第43章


[05]


「さて、ニューラの方も自分で歩く気になってくれたみたいだし、俺達も行こうか」
 けろりとしてマフラー野郎はあっしとニャルマーに振り返る。
「狙って焚き付けたのかい?」
 ふう、と呆れたように溜め息をついてニャルマーは尋ねた。
「何のことだい?」
 にこにことマフラー野郎は微笑んで聞き返す。
「やれやれ……アンタ、あたしの同業者として充分やっていけそうだねぇ」
「やだなあ、人聞きの悪い。俺のはあくまで躾の一環さ」
 ……何だかもう、あっしにはこいつら二匹が同じ穴の狢にしか見えなくなってきていた。
「おーおー、おっかねえ。だが、あんな調子で振り回させて、大丈夫なのか?」
「なーに、平気さ。男の子は少しくらいの怪我なら気にせず元気に遊んでくれた方がいいよ。
あいつ、あんな目つきの上に無愛想だから、他の子も臆しちゃって全然友達が出来なくってね。
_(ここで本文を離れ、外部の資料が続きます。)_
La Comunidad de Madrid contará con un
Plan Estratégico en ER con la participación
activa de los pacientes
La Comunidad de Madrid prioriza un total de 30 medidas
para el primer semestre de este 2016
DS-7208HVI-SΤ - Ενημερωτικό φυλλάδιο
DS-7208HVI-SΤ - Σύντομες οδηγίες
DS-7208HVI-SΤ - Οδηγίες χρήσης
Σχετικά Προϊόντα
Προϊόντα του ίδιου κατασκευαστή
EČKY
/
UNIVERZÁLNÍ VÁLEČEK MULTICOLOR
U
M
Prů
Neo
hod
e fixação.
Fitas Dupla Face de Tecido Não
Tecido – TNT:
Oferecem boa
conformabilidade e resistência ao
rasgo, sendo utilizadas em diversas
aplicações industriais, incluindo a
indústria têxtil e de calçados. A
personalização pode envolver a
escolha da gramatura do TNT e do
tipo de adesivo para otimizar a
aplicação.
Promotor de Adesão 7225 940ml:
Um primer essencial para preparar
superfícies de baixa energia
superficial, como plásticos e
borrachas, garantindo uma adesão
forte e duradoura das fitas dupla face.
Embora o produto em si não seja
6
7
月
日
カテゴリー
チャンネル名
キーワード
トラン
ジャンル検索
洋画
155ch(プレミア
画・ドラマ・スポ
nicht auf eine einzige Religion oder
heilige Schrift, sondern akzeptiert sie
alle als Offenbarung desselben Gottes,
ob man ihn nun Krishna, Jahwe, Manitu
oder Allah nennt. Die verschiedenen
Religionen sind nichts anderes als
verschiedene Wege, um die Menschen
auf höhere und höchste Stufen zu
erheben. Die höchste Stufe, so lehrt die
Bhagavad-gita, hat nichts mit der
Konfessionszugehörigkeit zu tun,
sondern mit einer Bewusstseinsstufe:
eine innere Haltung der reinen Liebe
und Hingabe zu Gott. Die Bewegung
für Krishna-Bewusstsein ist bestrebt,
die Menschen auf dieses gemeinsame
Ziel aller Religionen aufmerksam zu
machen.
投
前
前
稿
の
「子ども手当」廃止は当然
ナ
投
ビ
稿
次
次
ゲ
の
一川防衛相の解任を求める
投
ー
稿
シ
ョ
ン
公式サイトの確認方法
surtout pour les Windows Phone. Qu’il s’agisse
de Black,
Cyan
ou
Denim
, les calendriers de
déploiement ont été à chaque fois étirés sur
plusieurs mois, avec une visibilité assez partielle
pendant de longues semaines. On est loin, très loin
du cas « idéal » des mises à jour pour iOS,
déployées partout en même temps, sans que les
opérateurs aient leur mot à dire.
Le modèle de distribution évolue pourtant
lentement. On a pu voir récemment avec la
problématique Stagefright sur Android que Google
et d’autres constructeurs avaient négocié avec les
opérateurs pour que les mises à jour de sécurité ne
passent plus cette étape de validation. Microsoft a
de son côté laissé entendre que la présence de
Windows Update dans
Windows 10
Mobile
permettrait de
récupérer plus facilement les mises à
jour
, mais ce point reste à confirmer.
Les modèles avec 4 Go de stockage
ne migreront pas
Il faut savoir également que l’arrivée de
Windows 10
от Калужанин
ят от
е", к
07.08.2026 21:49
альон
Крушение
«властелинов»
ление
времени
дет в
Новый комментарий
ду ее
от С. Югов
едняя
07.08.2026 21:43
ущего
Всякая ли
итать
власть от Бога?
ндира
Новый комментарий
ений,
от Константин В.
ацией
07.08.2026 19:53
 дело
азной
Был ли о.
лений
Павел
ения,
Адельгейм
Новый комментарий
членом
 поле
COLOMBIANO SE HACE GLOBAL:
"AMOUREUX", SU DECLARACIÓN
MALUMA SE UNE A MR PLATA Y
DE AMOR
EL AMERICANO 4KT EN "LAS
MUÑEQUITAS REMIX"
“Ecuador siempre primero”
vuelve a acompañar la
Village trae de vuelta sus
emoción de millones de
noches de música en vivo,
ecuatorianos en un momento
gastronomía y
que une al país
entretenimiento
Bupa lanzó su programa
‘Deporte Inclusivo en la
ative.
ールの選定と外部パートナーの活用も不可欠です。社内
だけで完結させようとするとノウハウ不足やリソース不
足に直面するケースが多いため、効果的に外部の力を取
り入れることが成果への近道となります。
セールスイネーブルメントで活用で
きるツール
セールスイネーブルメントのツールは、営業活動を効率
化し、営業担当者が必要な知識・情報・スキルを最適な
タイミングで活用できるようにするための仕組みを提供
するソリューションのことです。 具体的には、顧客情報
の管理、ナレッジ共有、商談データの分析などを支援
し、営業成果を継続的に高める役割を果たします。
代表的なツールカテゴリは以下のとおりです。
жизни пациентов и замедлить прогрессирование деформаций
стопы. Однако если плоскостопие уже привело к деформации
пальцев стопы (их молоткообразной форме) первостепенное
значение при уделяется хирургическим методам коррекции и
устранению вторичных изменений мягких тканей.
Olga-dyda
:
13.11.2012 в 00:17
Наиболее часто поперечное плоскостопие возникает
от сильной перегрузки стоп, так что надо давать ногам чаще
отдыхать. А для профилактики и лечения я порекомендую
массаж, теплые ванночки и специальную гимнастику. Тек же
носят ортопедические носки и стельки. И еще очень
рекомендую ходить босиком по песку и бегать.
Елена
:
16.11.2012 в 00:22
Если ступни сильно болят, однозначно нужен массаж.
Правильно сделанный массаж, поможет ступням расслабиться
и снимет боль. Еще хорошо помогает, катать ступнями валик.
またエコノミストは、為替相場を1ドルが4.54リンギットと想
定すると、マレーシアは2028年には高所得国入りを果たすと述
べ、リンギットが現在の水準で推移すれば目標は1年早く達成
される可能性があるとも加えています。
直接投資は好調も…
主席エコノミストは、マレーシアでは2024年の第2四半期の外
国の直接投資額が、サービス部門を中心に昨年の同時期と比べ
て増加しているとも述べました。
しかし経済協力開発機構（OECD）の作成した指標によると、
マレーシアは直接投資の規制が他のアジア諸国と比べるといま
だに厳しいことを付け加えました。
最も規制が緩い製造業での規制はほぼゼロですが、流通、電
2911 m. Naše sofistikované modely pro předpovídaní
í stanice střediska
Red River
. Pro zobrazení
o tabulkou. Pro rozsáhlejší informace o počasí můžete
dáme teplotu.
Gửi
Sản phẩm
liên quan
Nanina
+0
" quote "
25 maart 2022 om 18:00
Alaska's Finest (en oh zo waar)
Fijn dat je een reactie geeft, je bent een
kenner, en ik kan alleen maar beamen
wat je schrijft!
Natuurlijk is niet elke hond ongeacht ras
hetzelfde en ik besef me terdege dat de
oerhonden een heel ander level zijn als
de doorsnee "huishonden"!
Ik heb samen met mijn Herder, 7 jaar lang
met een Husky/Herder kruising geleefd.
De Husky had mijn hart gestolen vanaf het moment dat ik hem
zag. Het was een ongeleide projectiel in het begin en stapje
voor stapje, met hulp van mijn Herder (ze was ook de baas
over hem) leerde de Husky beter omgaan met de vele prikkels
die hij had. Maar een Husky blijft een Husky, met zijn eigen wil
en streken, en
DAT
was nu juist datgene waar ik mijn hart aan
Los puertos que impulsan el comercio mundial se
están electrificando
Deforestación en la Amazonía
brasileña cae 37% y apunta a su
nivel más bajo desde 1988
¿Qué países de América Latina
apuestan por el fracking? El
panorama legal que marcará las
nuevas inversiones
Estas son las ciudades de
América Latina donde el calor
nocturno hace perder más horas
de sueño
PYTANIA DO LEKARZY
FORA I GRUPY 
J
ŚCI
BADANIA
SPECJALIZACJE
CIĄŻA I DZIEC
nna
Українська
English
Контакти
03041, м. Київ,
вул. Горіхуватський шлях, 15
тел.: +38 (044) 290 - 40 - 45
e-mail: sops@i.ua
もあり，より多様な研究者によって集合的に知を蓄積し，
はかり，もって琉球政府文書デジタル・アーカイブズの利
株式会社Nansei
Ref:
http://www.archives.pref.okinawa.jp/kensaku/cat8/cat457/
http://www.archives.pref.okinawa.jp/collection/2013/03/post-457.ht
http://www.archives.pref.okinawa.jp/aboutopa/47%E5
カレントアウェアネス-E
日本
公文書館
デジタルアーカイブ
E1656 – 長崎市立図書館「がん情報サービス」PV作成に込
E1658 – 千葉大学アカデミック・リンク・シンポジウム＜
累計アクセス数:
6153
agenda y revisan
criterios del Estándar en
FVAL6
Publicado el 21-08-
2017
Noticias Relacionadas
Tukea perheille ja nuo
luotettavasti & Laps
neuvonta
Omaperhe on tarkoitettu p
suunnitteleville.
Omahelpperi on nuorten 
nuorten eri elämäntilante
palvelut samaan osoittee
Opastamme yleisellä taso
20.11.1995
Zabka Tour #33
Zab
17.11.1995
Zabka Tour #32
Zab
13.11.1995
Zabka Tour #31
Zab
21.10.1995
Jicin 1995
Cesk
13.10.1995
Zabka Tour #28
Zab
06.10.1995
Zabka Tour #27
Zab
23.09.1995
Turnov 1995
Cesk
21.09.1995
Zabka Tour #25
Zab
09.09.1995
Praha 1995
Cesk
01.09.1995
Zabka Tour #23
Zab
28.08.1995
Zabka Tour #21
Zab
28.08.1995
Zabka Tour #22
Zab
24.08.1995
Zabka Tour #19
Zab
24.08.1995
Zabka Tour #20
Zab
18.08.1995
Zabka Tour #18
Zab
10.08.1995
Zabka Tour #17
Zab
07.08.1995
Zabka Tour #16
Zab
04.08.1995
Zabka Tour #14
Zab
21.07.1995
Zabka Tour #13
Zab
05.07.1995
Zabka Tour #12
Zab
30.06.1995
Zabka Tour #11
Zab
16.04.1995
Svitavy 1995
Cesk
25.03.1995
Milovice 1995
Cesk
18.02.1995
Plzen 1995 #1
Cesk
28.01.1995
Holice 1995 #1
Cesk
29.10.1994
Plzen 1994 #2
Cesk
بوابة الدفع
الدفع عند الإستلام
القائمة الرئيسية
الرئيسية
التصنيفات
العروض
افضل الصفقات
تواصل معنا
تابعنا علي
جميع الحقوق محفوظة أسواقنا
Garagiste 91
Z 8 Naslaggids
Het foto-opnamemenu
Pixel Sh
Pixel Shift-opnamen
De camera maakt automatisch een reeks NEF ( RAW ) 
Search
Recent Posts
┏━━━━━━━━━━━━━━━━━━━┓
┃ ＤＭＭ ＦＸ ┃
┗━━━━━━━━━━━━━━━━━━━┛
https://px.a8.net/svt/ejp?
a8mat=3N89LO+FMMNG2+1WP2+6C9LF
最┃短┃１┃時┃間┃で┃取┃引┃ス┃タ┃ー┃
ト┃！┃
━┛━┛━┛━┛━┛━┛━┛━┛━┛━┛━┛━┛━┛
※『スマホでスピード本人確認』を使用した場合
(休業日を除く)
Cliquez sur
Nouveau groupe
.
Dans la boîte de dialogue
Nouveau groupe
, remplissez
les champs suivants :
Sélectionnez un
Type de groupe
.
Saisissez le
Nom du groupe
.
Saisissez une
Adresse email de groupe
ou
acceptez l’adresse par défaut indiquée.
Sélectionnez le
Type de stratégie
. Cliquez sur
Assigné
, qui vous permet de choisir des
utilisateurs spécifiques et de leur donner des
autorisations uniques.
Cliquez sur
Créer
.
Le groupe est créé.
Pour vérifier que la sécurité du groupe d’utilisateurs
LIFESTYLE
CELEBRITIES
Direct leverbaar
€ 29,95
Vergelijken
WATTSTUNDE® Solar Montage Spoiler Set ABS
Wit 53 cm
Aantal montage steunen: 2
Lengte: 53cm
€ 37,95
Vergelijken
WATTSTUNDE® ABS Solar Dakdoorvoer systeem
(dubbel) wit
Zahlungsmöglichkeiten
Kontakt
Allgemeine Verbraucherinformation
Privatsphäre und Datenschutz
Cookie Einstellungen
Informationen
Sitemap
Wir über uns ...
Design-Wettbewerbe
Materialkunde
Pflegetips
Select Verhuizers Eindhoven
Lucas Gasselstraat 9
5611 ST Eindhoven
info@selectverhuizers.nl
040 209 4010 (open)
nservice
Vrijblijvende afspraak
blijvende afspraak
あの子ニューラみたいに気にせずがつがつ引っ張って行ってくれる子は貴重だよ」
 マフラー野郎は微笑ましそうに、どこか懐かしむように、先行く子ニューラとチビ助を見やった。
 果たしてあんなまるでぬいぐるみみたいにぶん回されるのが、友達と遊んでいるなんて穏やかな表現をして
いいものか分からないが、親が認めている以上あっしが口を挟むことじゃないんだろう。
 そんなこんなありながら歩み続けている内、周りの木々の葉にチラホラと赤茶に染まったものが
散見し始めてきていた。紅葉の前線、エンジュシティはきっともうすぐ近くだ。